The farms include family and community farms, three of which are giving gardens. Cruz and Klein worked with community partners, like the Appalachian Sustainable Agriculture Project and Tractor Food and Farms, to identify farms in need that could accommodate teenagers.
“We leaned on the teachers to help with processes, like student recruitment,” Klein says. “They knew the kids best and understood which students would truly benefit from this work.”


Teacher mentors are paid an honorarium, and each youth works at a farm for 10 hours per week, helping with recovery, rebuilding and replanting, and, in turn, supporting the economic resilience of their host sites.
“We come together for monthly group workdays, at which 32 participants can unite for an even bigger clean-up,” Cruz shares. “Each youth will also complete a personal project, driven by student interest and support of the community.”
The program will conclude with a closing ceremony in November, which will include presentations of personal projects and a celebration.
Corps in Action
On the first group workday earlier this year, the youth helped clear the woods around a small Yancey County farm and build a riparian barrier around a new, storm-created creek running wildly through the farm.
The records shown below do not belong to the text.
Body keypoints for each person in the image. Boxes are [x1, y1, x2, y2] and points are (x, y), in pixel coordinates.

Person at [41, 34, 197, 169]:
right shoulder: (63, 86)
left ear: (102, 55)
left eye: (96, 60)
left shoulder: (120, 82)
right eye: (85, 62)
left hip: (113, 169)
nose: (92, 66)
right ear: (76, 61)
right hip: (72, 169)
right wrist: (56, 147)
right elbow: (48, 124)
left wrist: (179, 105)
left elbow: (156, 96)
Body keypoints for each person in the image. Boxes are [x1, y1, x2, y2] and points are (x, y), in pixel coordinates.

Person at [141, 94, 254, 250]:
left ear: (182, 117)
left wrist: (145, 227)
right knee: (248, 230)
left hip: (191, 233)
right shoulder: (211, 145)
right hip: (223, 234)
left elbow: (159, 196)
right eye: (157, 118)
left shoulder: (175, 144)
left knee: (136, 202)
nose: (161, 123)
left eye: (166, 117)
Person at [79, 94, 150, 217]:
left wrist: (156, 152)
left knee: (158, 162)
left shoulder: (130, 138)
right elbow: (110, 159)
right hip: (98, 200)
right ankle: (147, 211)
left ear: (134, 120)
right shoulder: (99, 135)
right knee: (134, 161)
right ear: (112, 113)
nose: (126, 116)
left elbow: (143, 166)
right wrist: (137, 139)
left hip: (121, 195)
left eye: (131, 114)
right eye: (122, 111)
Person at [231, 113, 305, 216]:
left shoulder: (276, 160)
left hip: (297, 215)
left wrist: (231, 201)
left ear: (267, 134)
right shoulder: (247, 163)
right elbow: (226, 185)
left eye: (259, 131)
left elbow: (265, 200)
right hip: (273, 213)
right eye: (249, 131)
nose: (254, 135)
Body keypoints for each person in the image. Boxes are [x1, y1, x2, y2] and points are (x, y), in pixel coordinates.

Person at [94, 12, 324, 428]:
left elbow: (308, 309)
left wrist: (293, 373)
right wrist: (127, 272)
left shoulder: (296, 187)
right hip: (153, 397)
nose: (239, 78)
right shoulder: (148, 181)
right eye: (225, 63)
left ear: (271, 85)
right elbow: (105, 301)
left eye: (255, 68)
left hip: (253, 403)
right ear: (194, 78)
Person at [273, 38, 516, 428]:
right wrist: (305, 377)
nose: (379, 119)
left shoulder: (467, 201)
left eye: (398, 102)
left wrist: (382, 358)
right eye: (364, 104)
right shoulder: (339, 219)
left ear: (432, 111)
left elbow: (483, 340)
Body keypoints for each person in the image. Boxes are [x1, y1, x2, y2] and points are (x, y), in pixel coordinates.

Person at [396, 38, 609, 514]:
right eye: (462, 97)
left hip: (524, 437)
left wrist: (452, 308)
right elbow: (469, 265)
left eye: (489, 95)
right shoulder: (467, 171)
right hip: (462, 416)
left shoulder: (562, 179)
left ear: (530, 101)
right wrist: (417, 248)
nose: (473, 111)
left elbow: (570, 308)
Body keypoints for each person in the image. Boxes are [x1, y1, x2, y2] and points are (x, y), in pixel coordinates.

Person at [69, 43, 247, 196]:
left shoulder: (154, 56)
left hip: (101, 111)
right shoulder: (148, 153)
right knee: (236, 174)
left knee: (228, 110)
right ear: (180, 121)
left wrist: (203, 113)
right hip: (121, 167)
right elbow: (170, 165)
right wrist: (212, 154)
They put in native plants to stabilize the stream bank so the creek would not threaten the rest of the farm.
“That was a visually stunning piece to see these kids working together to mitigate a remnant of this disaster,” Klein says.
Beyond supporting disaster recovery and rebuilding agricultural systems, another main goal of the program is fostering the “socio-emotional resilience of impacted youth,” Cruz explains. She has seen this happen firsthand.
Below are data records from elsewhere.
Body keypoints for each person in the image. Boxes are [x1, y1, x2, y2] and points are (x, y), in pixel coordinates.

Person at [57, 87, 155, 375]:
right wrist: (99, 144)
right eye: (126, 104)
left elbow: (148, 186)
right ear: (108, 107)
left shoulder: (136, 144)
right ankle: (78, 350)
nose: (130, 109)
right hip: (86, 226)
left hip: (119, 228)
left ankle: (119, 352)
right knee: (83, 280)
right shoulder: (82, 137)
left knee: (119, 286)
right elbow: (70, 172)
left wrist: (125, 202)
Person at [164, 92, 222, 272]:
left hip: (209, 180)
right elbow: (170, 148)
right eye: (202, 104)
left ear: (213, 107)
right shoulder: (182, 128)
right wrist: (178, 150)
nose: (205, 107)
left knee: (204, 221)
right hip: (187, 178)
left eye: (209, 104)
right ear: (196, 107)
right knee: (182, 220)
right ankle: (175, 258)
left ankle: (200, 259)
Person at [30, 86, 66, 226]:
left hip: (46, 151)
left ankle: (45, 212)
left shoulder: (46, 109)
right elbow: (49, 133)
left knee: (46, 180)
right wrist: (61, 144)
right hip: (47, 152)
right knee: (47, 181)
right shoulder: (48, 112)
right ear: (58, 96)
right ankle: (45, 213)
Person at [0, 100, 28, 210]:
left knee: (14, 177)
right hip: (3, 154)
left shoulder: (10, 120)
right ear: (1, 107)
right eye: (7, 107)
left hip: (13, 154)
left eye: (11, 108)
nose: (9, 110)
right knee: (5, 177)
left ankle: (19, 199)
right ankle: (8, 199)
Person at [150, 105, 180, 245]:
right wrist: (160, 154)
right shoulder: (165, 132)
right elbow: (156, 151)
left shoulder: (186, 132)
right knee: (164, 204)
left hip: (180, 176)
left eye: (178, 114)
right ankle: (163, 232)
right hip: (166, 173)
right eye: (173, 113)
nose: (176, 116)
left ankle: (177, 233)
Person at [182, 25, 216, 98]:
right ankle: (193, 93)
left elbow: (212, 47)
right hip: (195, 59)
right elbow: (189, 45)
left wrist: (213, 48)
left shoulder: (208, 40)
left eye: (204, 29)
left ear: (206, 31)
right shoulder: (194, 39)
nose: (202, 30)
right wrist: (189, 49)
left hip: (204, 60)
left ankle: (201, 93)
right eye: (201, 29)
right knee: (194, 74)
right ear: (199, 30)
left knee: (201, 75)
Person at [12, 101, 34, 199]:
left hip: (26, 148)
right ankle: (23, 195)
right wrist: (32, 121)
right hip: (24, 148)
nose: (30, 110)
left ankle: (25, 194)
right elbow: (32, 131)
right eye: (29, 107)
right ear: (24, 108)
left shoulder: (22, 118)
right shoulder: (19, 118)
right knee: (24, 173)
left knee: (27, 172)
Cruz relays a story of one young lady whose English and professional skills have improved during her rebuilding of a children’s garden, and another young man who had not spent much time outside or in group activities, now building a fence on his own.
“I’ve seen firsthand the pride he has taken in learning how to build and use tools as well as in making something with his own hands,” she says.
Klein reflects on a student at the Leicester Library Giving Garden, who is developing a small food pantry, similar to the Little Free Library concept, for his personal project.
“This student independently called Weaverville’s town manager to inquire about appropriate locations for his food pantry, demonstrating that his Corps’ experience has improved his self-confidence and encouraged him to take initiative,” Klein says.

Student Growth
Kaylee Buchanan of Mountain Heritage High School signed up for the Corps because she wanted to help people.
“I knew it would not be the easiest job ever, but I knew it had a good reason, and I wanted to learn more about agriculture while helping small businesses,” Buchanan says.
She works at Davis Farms in Burnsville, where the experience has shifted her understanding of food systems in western North Carolina.
“Doing this makes you think more about your food and where it comes from,” Buchanan says. “It makes you appreciate food more because farming is hard work, and maintaining crops requires dedication.”
Chayan Capellupo, who also worked on Davis Farms, says participating in the Corps has impacted her future career path: “It sparked this interest within me. I really want to do hands-on work outside rather than just looking at a screen.”
Beauty in Community
It’s evident Cruz and Klein care deeply about these communities, their students and their agricultural systems, and both have found the experience deeply rewarding.
Klein refers to this project as “creative work” as he and Cruz created something that did not exist before.
“There was a blank canvas, and we are now ‘painting’ across three counties in a way that benefits students and their communities,” he says.
And Cruz is committed to building future leaders in agriculture. Even if these youth do not pursue agriculture as a career, she’s confident they have a stronger understanding of where food comes from and what it takes to grow it.
“It’s been powerful and beautiful to serve in an area I am from,” she says. “This project inspired me to move back and support my home community.”